El Subsecretario de Planificación, Santiago Vásquez, visitó la Asociación de Productores Orgánicos de Vinces (APOVINCES), ubicada en la provincia de los Ríos, conformada por 450 productores que poseen 1.000 hectáreas para el cultivo de cacao. Desde el año 2006, y mediante un convenio con la Facultad de Ciencias para el Desarrollo de la Universidad de Guayaquil, la agrupación trabaja por un fin común: mejorar las condiciones de vida de sus integrantes a través de la innovación tecnológica en sus actividades agrícolas.

Este convenio les ha permitido implementar un centro de acopio ubicado en el Instituto Tecnológico Agropecuario de Vinces. Julio Cerezo presidente de la organización comenta “[…] recibimos el cacao de pequeños productores que conforman nuestra entidad, el cual se recepta fresco en estado de baba.

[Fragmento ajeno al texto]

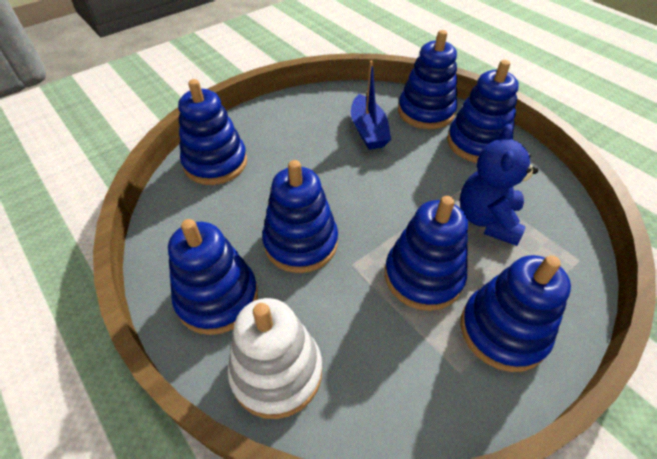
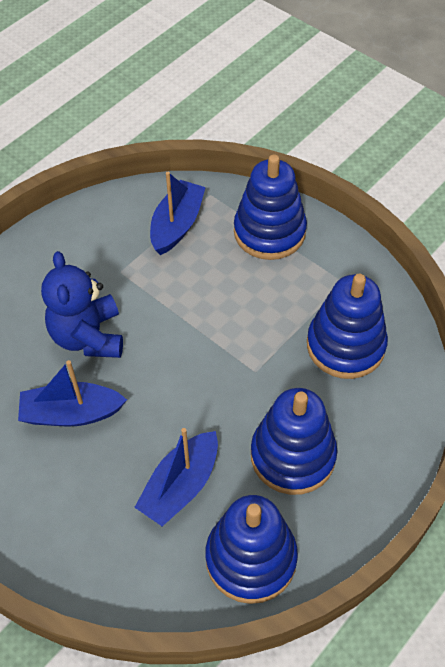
blue boat: [351,61,391,150] = 1 -> [18,360,127,426] [134,428,218,527] [150,172,206,255] = 3
blue stacking toy: [168,219,258,335] [178,79,247,185] [262,160,338,273] [385,196,468,311] [398,30,457,129] [447,60,519,163] [461,255,571,372] = 7 -> [205,495,298,604] [234,154,307,260] [251,388,337,495] [307,274,388,379] = 4
white stacking toy: [228,298,322,419] = 1 -> none = 0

Poco a poco los socios han ido cooperando en el mejoramiento de la calidad, al punto que podemos afirmar que en la actualidad tenemos un nivel de pureza en almendras de cacao nacional del 95%, pero debemos seguir mejorando”.

Vicente Painini, Subdecano de la extensión de la Facultad nos expresa que “[…] la vinculación con la Universidad ha sido un pilar fundamental para que los jóvenes del cantón dispongan de una educación acompañada de una permanente investigación, que sea aplicable, de interés colectivo y que tenga un sentido de beneficio”.

Por su parte Julio Cerezo pone énfasis al señalar que “[…] nos hemos propuesto metas para incrementar el rendimiento productivo, pero nunca descuidamos lo importante: la organización realiza un adecuado manejo de desechos sólidos, la limpieza de las áreas de trabajo, vela por salud familiar de los compañeros, formamos e informamos para fortalecer la asociatividad. Protegemos la vida silvestre, el trato justo y las buenas condiciones laborales, la salud y seguridad ocupacional, y la conservación del recurso hídrico; es un orgullo contar lo que hacemos y además expresar que disponemos de un verdadero sistema de comercio justo; no dejamos cabos desatados: entregamos desde las semillas mejoradas, y a través de la universidad disponemos de un acompañamiento técnico que nos ha permitido innovar y que nuestro cacao sea de interés internacional”.

Esta experiencia, que además está conformada en su mayoría por personas de la tercera edad, demuestra la importancia de la vinculación académica con la colectividad, para beneficio de los productores asociados del país.